▶ **PAGE EXTRACT**:

1.) Talk about changing or keeping your pre-marriage last name before the wedding.

The reasons married couples choose to have one last name make sense to me, particularly if they plan to have children. There’s something sweet about a name for a family unit. It’s certainly easier to say that the Blah Blah Blah family is coming over, rather than naming both people and/or their children individually. We’re lazy, really.

Whether you decide to keep your name, change it to his name, hyphenate, or come up with a whole new family name, talk about it. Remember that a woman taking a man’s name symbolically means leaving her own family and entering his. If that’s something that speaks to you, great. If it doesn’t, come up with a different idea. A study by weddingdays.co.uk involving 200 brides-to-be found that about a quarter of women planned to keep their own last name after getting married. Whatever you choose, make it a conscious decision that you make together. Oh, and clue your DJ in. I was at the wedding of a couple who were keeping their own last names and the DJ went on and on about Mr. and Mrs. so and so.

▶ **TASK ITEM**:
In the text about choosing a last name before the wedding, what fraction of the 200 brides-to-be in the weddingdays.co.uk study planned to keep their own last name?

▶ **DATA EXTRACT**:
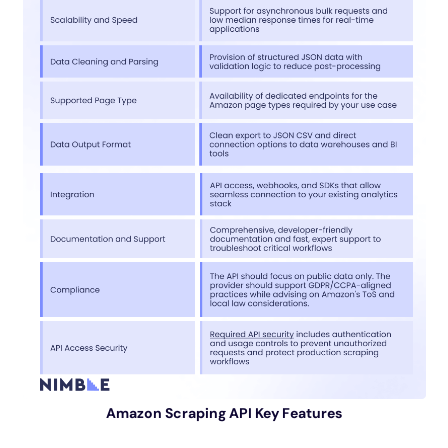
Amazon Scraping API Key Features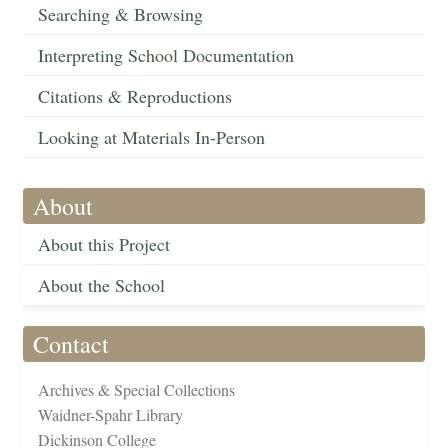
Searching & Browsing
Interpreting School Documentation
Citations & Reproductions
Looking at Materials In-Person
About
About this Project
About the School
Contact
Archives & Special Collections
Waidner-Spahr Library
Dickinson College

▶ **RESPONSE TO THIS TASK**:
About a quarter.